Return the lines of the data below starting at the one holding "- © Groeningemuseum" and ending at the one holding "20. 03. 2025 03.44", word for word, leaving every picture out.

Data supplied>
════════
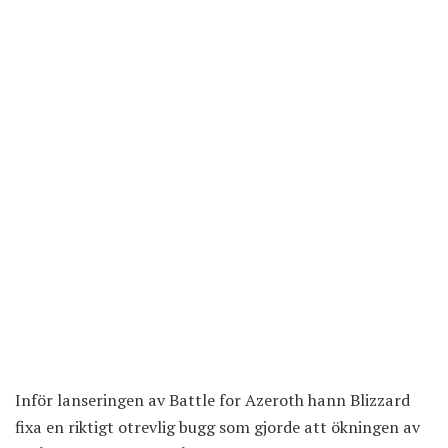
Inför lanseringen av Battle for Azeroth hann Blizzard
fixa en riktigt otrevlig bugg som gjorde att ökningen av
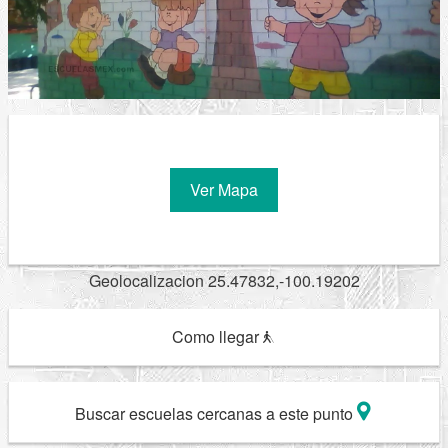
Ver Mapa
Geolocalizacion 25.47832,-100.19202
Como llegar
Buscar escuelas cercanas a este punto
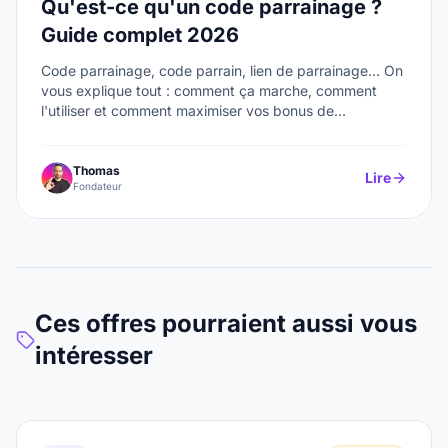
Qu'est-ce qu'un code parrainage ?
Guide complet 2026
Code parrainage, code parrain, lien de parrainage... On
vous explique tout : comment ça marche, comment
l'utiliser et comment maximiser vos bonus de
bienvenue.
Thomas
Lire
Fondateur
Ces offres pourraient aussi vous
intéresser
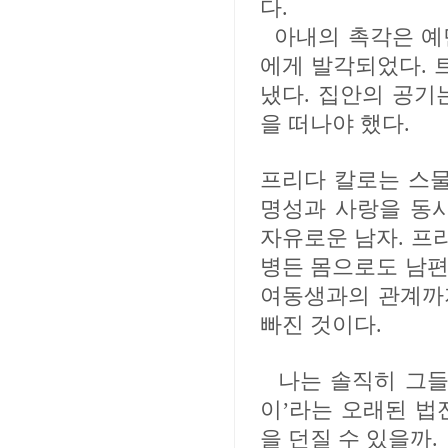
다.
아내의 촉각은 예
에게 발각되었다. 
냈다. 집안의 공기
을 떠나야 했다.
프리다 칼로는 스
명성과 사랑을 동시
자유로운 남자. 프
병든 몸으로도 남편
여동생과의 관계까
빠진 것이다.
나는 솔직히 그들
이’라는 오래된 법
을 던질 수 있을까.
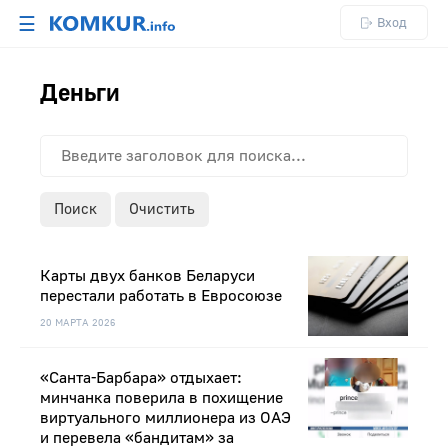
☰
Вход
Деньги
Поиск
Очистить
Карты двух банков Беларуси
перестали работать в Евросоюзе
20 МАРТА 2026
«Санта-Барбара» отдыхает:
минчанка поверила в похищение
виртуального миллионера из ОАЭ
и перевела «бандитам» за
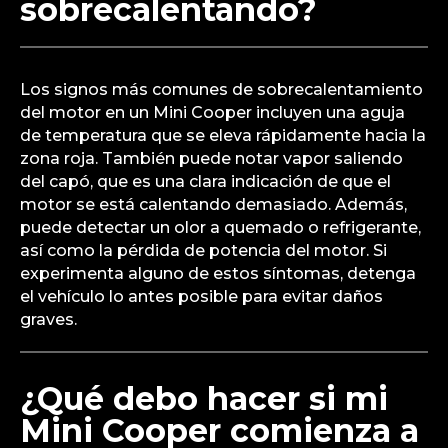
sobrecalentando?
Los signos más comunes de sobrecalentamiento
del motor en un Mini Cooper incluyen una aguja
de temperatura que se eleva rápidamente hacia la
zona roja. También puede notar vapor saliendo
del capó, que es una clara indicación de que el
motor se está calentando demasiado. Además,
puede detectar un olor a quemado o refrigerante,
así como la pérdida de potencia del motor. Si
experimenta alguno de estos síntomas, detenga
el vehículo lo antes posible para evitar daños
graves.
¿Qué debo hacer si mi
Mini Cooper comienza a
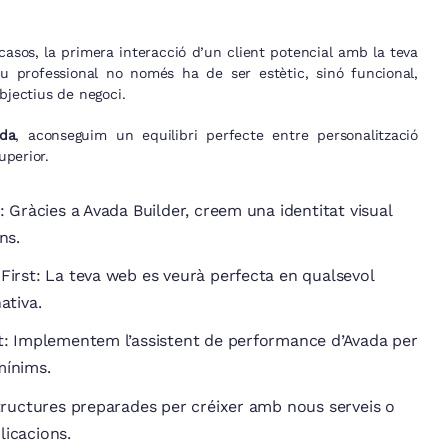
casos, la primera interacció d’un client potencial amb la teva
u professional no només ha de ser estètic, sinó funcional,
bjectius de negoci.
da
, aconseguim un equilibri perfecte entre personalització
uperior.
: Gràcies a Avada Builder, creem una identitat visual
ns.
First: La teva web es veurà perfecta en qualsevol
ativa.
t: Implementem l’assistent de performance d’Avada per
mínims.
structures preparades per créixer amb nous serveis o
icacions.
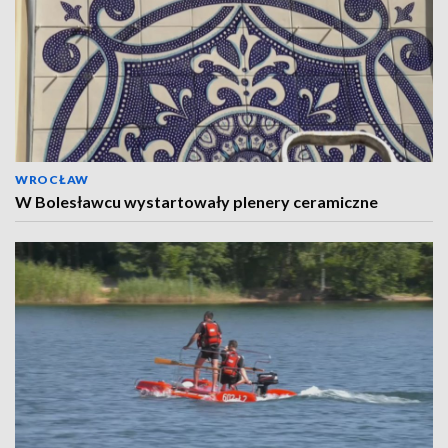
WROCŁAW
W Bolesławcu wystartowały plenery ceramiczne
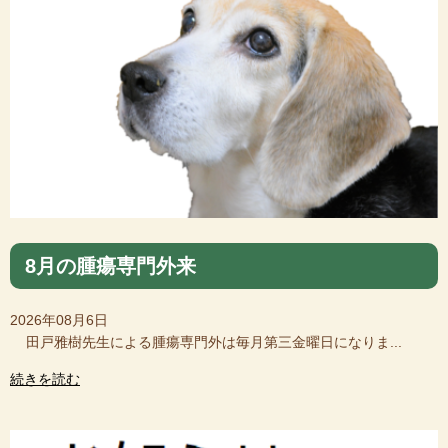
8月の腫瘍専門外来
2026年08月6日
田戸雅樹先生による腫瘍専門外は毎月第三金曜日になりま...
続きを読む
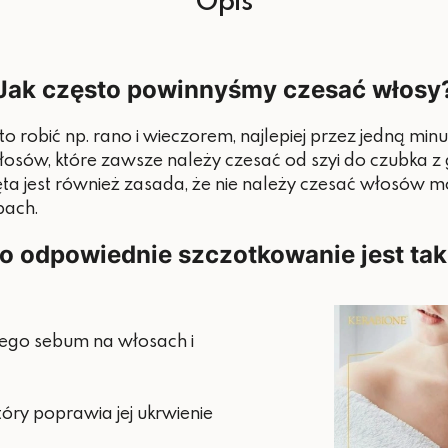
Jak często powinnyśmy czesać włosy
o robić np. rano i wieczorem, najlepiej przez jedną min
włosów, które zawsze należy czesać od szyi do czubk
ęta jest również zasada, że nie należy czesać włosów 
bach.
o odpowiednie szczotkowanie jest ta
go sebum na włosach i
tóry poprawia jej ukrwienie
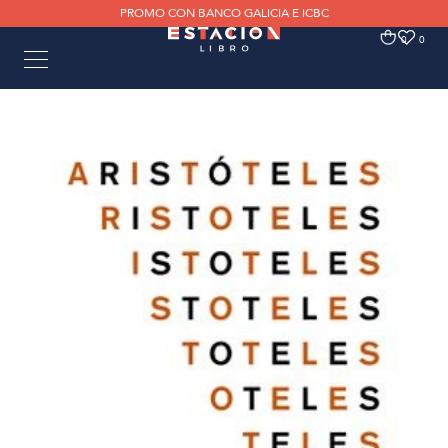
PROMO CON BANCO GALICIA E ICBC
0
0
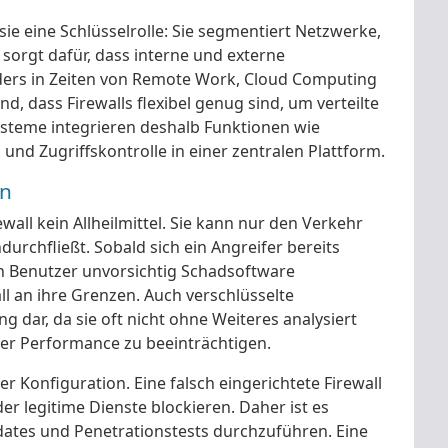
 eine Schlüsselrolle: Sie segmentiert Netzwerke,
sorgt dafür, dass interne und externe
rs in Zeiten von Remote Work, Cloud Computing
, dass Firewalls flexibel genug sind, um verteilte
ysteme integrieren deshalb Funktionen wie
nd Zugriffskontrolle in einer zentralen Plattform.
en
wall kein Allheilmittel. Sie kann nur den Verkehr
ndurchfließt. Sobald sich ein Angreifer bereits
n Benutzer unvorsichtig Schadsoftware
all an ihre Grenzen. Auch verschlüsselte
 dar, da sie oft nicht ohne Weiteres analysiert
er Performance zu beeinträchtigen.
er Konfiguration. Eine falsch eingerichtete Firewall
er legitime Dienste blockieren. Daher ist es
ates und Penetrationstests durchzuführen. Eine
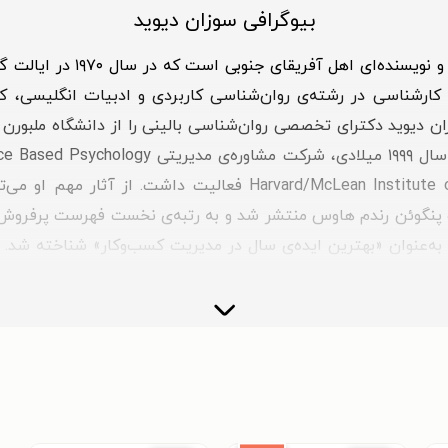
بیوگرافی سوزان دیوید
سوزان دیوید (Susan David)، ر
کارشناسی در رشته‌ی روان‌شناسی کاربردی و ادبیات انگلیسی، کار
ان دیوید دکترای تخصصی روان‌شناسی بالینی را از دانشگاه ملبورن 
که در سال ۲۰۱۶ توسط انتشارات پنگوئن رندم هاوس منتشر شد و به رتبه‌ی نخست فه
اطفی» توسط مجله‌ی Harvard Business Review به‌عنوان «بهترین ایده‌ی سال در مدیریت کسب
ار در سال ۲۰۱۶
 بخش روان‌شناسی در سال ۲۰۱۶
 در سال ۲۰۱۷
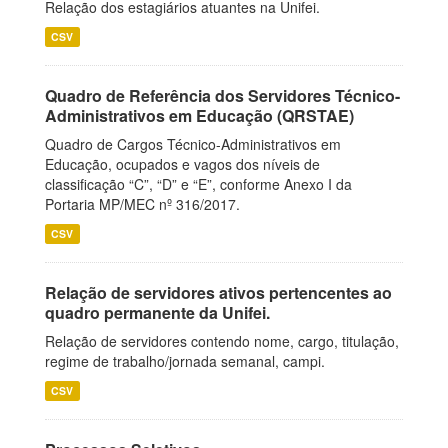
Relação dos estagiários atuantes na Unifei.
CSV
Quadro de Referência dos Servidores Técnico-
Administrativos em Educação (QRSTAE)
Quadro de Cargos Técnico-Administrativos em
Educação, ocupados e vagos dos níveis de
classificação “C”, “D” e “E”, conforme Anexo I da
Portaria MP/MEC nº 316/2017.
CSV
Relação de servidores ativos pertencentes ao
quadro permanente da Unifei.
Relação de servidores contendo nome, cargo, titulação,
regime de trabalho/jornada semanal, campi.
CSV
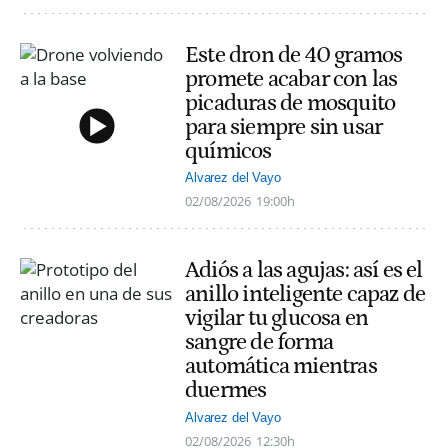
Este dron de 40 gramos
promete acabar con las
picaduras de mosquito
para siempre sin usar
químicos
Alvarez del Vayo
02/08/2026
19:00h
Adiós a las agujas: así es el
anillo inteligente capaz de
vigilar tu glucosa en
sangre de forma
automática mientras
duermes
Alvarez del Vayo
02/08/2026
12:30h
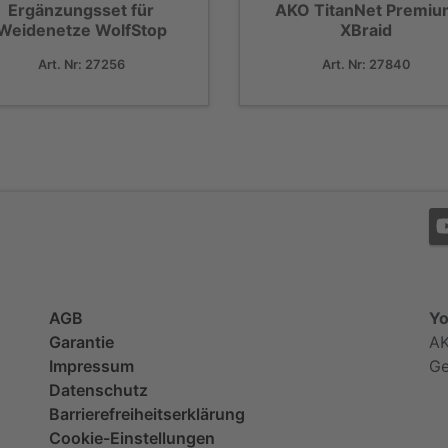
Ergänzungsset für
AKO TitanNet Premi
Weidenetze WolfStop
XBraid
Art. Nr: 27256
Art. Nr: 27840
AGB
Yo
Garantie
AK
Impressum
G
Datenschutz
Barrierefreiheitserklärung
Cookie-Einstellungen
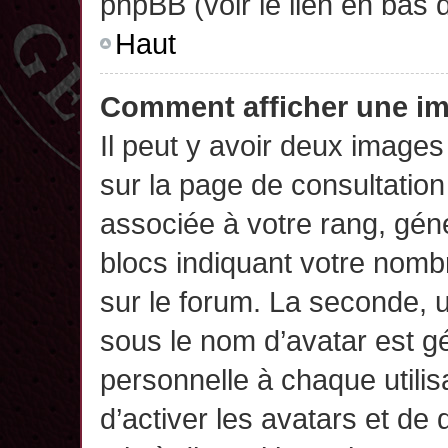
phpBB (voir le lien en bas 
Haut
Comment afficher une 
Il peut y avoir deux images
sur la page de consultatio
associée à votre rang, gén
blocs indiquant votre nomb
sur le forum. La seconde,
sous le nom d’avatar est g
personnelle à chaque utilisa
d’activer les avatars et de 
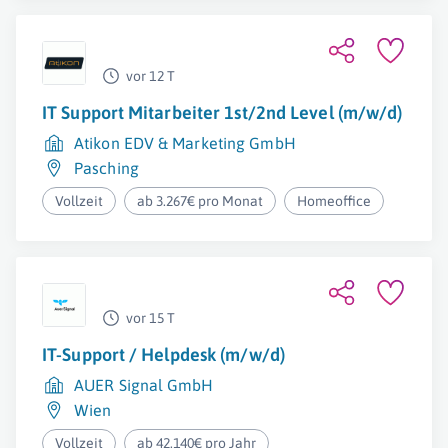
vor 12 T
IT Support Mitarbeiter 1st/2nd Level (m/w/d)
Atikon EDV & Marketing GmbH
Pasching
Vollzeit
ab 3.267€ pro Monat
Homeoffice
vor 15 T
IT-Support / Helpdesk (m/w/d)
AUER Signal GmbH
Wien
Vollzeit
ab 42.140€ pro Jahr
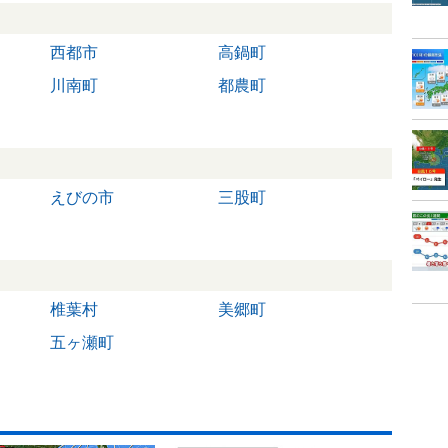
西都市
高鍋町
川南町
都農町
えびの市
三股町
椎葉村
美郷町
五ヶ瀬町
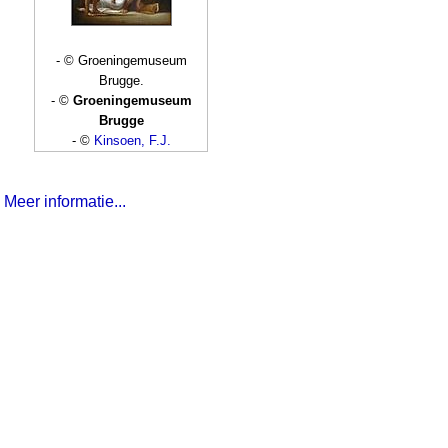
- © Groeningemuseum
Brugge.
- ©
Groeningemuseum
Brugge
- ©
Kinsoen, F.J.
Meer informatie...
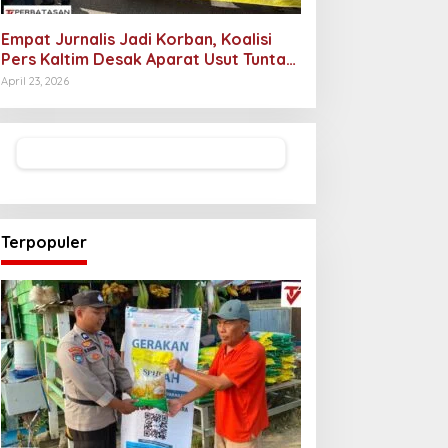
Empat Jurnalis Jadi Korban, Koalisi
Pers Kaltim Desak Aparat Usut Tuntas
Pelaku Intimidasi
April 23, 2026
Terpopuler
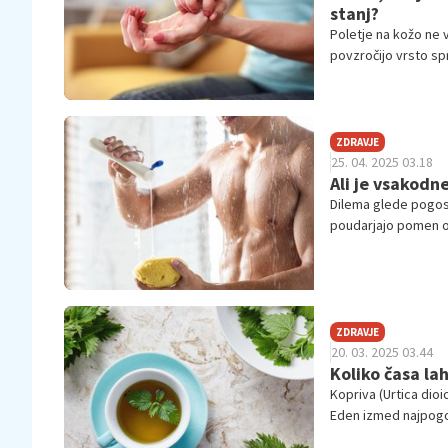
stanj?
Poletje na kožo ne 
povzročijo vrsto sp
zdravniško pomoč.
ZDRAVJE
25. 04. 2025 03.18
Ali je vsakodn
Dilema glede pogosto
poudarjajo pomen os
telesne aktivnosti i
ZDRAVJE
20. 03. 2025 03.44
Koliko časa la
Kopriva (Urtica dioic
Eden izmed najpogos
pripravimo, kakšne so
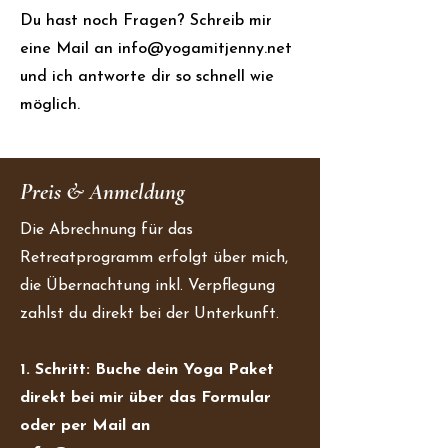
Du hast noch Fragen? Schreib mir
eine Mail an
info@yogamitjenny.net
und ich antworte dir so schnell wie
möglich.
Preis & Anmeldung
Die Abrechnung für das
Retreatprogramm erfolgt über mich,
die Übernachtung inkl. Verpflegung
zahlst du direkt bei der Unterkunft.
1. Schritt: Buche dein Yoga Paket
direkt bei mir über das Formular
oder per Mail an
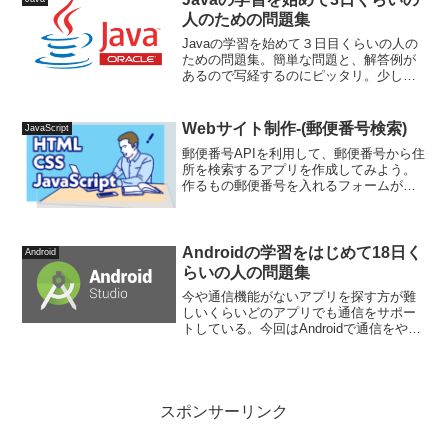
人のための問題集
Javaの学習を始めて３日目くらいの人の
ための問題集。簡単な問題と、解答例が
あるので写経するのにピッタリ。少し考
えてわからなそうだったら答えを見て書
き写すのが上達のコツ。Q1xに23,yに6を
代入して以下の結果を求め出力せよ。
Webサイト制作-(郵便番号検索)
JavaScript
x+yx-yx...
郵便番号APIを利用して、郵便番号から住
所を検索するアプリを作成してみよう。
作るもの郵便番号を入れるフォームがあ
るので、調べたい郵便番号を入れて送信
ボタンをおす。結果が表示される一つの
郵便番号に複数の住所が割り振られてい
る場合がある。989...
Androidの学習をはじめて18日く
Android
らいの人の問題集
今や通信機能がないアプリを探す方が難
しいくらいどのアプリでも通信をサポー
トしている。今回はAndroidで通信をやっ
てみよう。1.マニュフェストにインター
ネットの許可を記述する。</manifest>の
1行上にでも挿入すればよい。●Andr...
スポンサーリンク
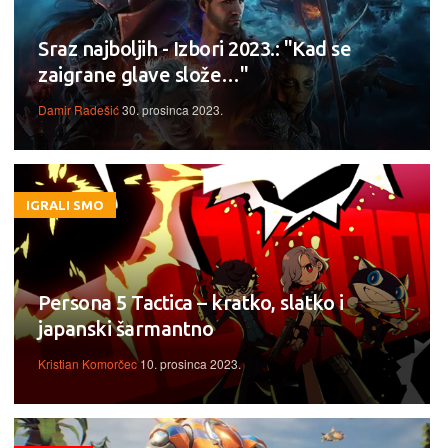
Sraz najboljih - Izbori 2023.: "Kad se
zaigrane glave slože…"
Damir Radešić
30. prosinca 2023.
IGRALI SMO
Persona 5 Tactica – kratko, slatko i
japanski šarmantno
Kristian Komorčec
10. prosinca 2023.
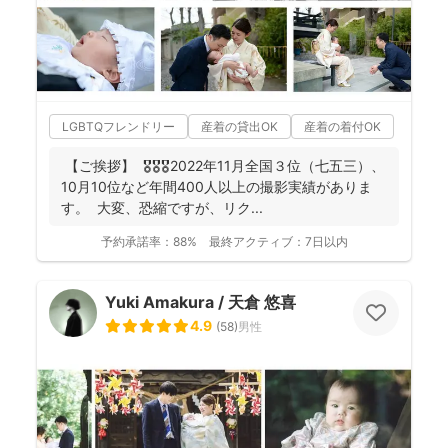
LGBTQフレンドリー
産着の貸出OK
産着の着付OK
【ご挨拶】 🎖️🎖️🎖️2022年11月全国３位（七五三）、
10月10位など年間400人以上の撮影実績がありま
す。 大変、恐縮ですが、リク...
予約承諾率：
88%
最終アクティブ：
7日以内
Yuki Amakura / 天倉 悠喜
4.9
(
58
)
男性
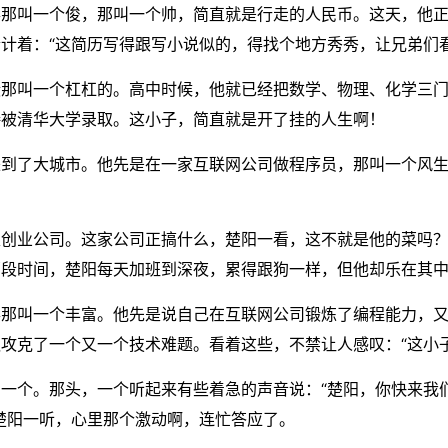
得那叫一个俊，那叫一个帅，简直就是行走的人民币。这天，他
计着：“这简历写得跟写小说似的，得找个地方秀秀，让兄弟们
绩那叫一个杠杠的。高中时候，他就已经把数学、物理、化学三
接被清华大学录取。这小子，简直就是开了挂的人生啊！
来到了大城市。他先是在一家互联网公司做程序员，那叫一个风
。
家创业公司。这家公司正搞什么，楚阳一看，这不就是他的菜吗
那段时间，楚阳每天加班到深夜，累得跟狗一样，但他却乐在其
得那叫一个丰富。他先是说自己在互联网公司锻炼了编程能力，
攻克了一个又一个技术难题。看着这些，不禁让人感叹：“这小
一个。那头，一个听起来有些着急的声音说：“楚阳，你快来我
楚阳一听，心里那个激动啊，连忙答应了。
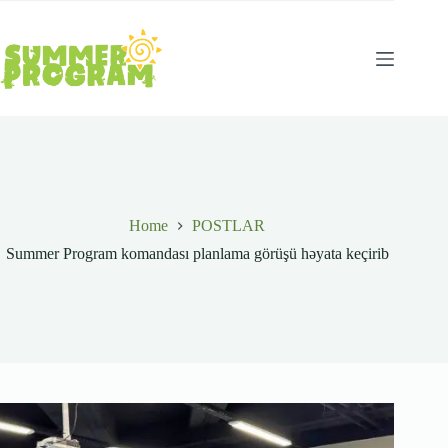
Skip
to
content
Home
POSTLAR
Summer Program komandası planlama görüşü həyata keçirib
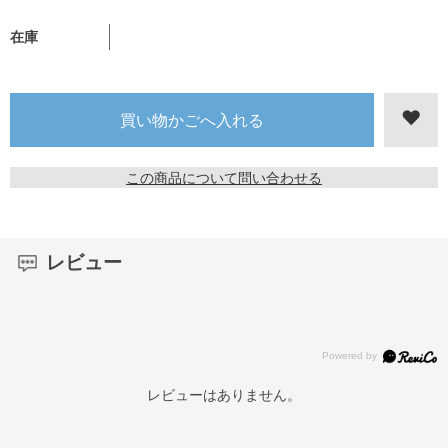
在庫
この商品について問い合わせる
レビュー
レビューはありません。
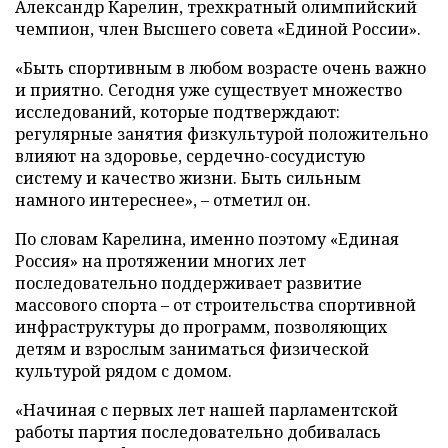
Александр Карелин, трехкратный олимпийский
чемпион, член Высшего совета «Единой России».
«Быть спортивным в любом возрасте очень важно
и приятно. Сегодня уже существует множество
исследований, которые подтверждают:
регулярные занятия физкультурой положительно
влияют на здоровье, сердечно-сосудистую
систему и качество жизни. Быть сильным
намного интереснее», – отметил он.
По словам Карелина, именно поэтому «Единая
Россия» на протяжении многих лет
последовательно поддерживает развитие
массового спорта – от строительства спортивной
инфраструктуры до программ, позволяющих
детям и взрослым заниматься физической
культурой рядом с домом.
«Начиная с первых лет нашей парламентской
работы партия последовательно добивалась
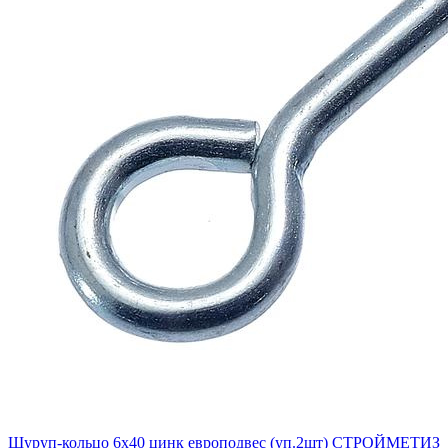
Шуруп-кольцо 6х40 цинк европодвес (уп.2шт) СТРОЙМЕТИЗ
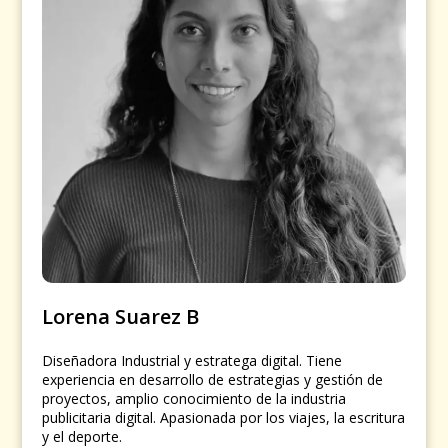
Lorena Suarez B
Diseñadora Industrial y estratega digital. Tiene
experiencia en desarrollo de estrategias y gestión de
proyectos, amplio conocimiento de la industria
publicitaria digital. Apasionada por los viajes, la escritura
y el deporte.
════════
Answer section>
- © Groeningemuseum
Brugge.
- ©
Groeningemuseum
Brugge
- ©
Kinsoen, F.J.
Meer informatie...
Empat Jurnalis Jadi Korban, Koalisi
Pers Kaltim Desak Aparat Usut Tuntas
Pelaku Intimidasi
April 23, 2026
Terpopuler
stanj?
Poletje na kožo ne 
povzročijo vrsto sp
zdravniško pomoč.
ZDRAVJE
25. 04. 2025 03.18
Ali je vsakodn
Dilema glede pogosto
poudarjajo pomen os
telesne aktivnosti i
ZDRAVJE
20. 03. 2025 03.44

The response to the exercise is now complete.